====== SELECTED EXTRACT

'Living Dust' (Art Monthly, 11/2004)

For Better or worse, the catalogue is a necessary part of this exhibition. The essay, by artist-curator David Musgrave, and the works that are reproduced in the catalogue as an alternative or addition to those in the show, develop a subtle, twisting argument about the enduring potential of drawing. The selection of historic and contemporary work expands upon Musgrave’s artistic concerns. Moreover, the bringing together of artists recently given solo UK exposure – including Durer, Rembrandt, Philip Guston, Sigmar Polke, Ed Ruscha and Paul Noble; plus So LeWitt, David Shrigley and Musgrave himself, in their London dealer galleries – reinvigorates the ideas that Musgrave first set out in a lecture given during ‘EAST International’ last year, sparking the curatorial invitation for this show. The careful understatement and thematic complexity of the ideas here put many of the recent exhibitions about drawing in the shade.

At the centre of ‘Living Dust’ is the coupling of Noble’s pencil drawing Nobpark (Big Tent), 1998, with an engraving by Durer, St Jerome in His Study, 1514. In the latter, Durer buries his haloed scribe at the back of a cluttered room, a lion presiding sleepily at the front. The elaborate visual detail reverberates with that in Noble’s industrialised but quiet and static rural scene. The pairing of the works brings to life Musgrave’s core curatorial contention, with an economy of gesture that is typical of his artistic practice; the materiality of drawing, despite its illusionistic potency, is succinctly opened up. Durer and Noble use the same departures from visual experience – mixed perspective and irregular animal form – to underscore the artificial, or rather the virtual, reality of drawings.

============
====== DATA RECORDS

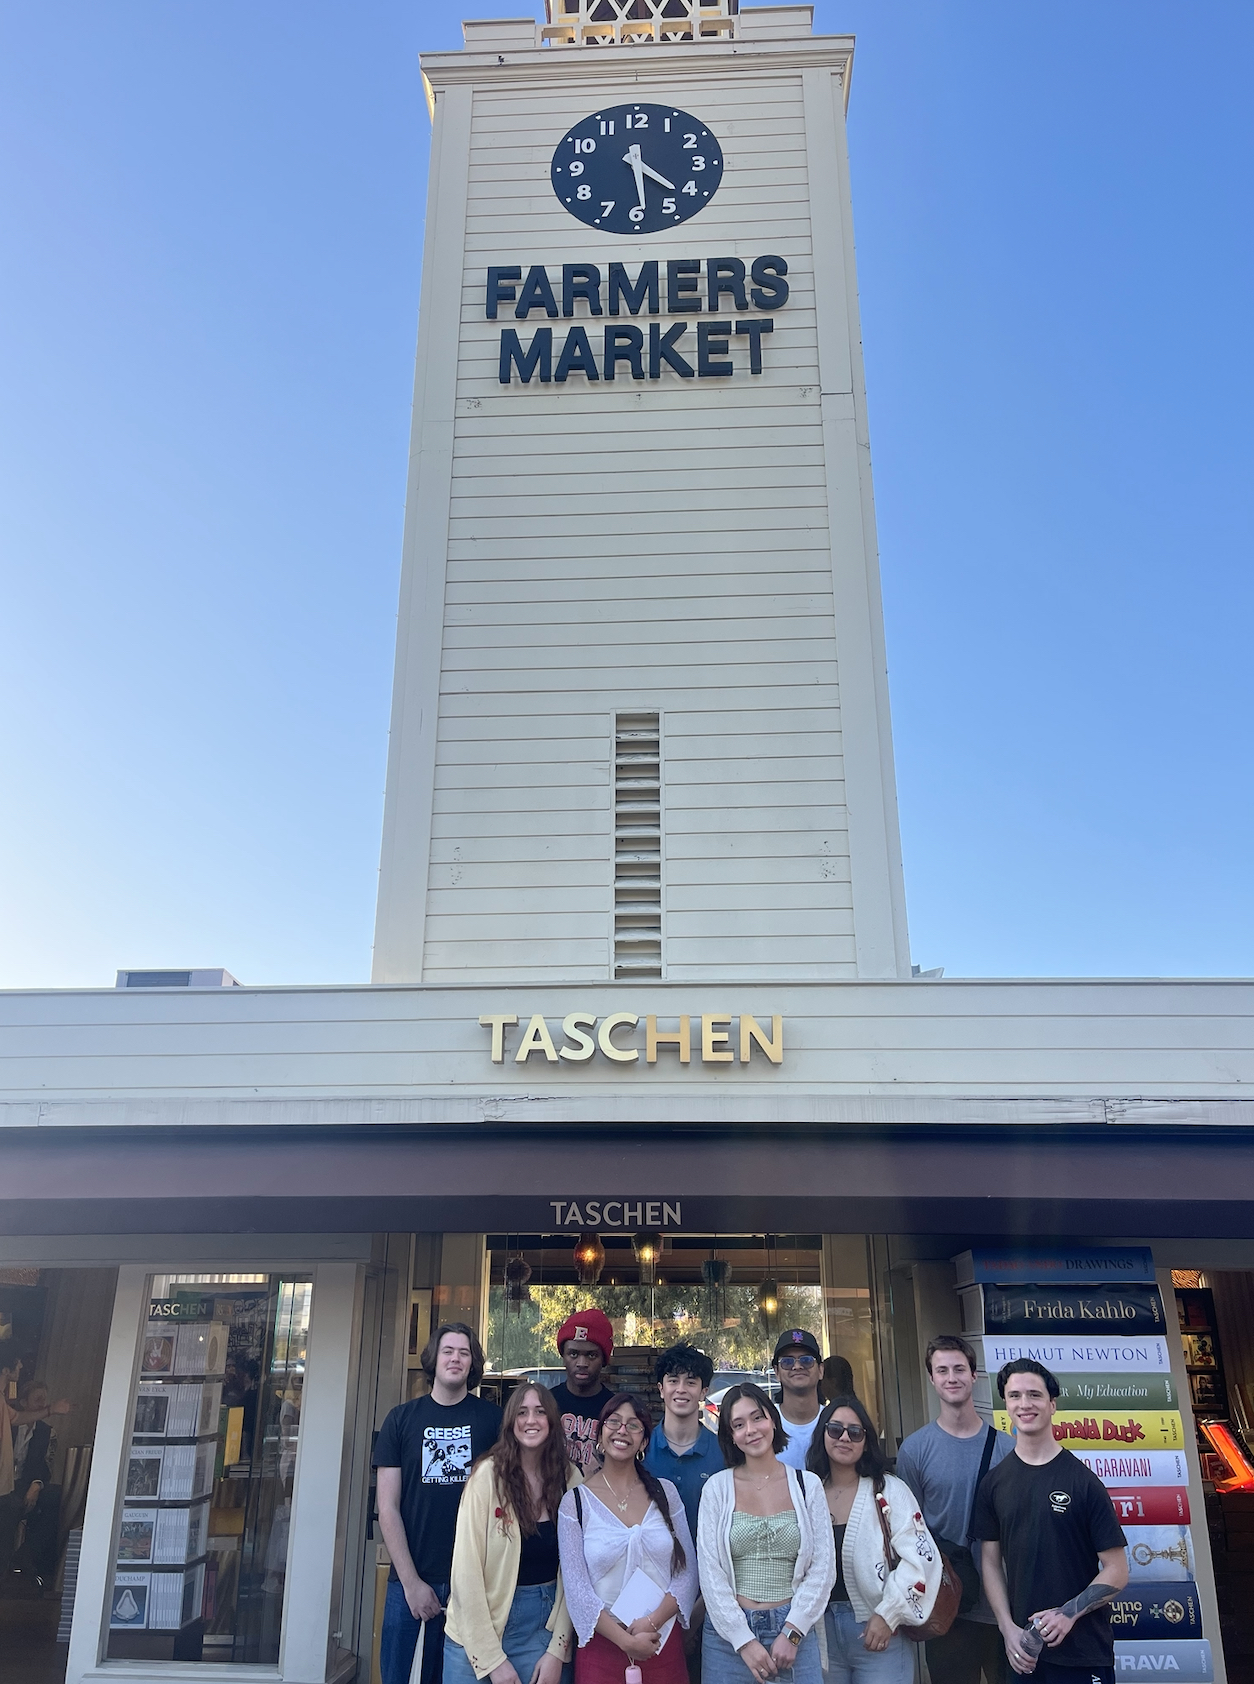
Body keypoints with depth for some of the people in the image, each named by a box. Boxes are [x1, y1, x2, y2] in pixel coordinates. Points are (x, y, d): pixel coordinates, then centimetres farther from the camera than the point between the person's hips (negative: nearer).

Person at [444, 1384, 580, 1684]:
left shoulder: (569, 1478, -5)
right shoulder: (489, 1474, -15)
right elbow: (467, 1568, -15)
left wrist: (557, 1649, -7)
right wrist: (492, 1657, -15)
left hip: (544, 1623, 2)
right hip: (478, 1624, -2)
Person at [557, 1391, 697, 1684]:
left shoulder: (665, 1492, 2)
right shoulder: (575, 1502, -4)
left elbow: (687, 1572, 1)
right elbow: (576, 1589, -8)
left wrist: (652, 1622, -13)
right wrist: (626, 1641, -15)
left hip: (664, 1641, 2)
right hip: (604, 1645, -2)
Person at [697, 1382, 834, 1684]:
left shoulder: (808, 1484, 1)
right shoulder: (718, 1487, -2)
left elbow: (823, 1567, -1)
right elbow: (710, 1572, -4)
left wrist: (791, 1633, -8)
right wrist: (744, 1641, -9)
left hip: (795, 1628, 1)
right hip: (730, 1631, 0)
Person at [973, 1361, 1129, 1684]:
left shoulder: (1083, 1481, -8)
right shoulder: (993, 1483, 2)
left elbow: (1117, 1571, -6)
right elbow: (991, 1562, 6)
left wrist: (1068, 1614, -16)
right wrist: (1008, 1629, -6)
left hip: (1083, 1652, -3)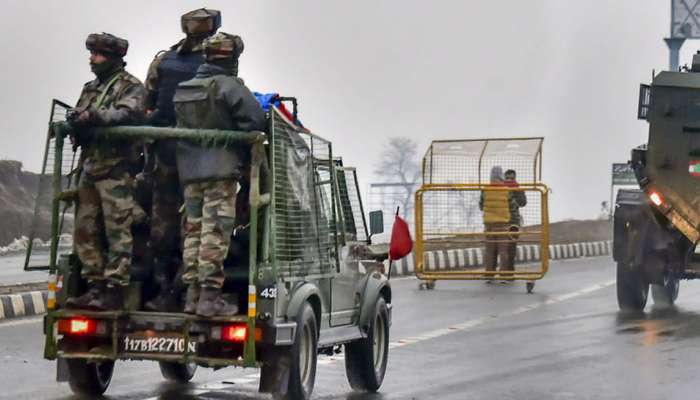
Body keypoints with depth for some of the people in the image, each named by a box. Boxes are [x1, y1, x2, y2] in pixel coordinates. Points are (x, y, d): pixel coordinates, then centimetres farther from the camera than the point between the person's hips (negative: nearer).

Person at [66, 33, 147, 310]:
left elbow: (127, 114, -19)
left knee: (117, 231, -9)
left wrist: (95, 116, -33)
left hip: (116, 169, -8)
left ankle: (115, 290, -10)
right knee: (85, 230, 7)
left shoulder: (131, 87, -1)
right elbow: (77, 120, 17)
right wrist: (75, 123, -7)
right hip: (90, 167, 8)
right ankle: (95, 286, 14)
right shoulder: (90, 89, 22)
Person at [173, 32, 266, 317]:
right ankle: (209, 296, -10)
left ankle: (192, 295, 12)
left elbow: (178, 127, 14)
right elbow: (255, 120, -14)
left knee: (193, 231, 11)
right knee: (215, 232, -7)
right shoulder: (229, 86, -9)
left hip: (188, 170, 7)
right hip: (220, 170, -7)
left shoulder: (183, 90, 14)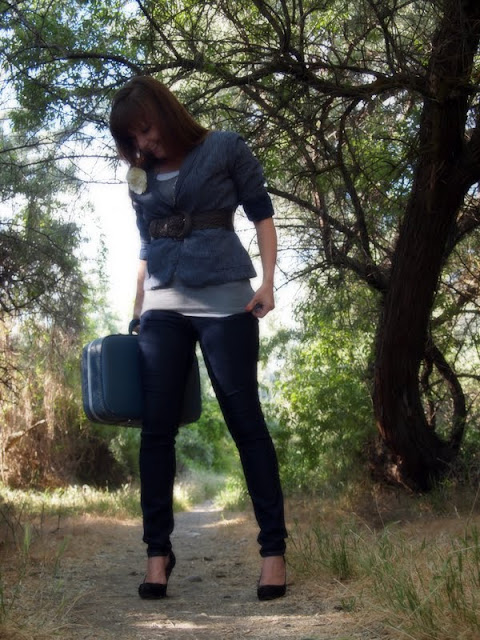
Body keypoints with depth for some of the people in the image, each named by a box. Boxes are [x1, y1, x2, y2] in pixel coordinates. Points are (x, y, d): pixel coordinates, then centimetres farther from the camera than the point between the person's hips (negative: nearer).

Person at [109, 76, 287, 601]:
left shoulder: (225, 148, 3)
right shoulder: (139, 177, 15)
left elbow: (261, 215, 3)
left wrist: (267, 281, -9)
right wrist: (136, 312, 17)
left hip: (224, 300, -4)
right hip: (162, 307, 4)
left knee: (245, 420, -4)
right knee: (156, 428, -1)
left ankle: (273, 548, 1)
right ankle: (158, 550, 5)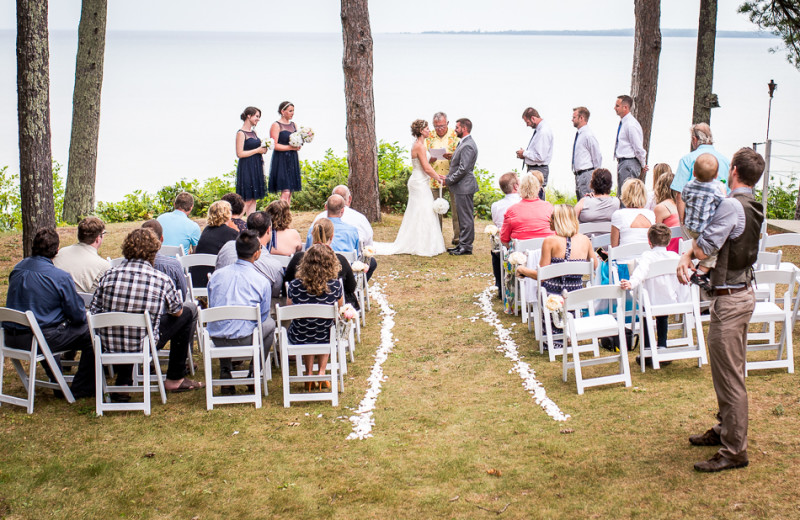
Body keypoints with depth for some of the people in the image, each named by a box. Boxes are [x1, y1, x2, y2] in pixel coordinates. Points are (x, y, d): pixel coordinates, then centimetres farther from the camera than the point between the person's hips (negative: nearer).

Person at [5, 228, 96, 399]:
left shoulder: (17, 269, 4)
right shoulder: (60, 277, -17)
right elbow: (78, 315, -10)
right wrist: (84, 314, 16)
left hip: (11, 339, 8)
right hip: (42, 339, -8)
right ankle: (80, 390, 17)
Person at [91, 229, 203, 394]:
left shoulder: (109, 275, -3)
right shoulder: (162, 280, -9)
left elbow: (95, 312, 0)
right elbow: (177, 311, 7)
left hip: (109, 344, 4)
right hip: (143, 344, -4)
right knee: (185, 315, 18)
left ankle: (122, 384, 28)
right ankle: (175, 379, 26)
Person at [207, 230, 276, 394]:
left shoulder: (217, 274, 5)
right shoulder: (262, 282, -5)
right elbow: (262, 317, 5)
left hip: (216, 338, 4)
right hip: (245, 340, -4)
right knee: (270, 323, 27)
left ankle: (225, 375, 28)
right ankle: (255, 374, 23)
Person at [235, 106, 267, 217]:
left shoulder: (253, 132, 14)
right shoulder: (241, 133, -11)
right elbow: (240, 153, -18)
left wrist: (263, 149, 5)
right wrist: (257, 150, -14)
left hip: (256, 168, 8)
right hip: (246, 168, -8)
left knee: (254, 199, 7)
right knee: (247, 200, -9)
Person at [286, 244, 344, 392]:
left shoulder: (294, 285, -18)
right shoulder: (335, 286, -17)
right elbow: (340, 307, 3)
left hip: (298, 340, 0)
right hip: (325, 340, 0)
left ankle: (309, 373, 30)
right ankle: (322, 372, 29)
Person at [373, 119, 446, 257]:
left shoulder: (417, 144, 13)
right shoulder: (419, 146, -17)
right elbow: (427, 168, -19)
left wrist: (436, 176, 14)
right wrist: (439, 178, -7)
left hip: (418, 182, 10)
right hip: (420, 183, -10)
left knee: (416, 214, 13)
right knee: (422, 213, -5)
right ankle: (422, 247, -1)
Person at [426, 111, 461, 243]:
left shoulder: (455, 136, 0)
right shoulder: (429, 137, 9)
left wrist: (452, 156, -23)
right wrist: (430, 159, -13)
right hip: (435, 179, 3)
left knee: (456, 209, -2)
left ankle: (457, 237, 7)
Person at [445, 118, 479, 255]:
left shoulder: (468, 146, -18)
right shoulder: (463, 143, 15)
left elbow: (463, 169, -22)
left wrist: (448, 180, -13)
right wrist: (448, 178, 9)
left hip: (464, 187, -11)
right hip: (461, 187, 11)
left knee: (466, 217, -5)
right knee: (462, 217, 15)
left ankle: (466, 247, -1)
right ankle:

============

### LIST OF TASKS
**a.** Summarize the review of 'Living Dust' in two sentences.
**b.** Answer these questions about the review of 'Living Dust':
(i) At what event did Musgrave first set out the ideas behind the show?
(ii) In what year was Durer's St Jerome in His Study made?
(iii) What animal sits at the front of the room in Durer's engraving?

### RESPONSES PER TASK
**a.** The review holds that the catalogue, through David Musgrave's essay and the works it reproduces, develops a subtle argument about the enduring potential of drawing, and that the show's understated, complex ideas outshine many recent exhibitions about drawing. At the center of the exhibition, Paul Noble's Nobpark (Big Tent) is paired with Durer's St Jerome in His Study, and both use mixed perspective and irregular animal form to underscore the virtual reality of drawings.

**b.**
(i) In a lecture during 'EAST International'.
(ii) 1514.
(iii) A lion.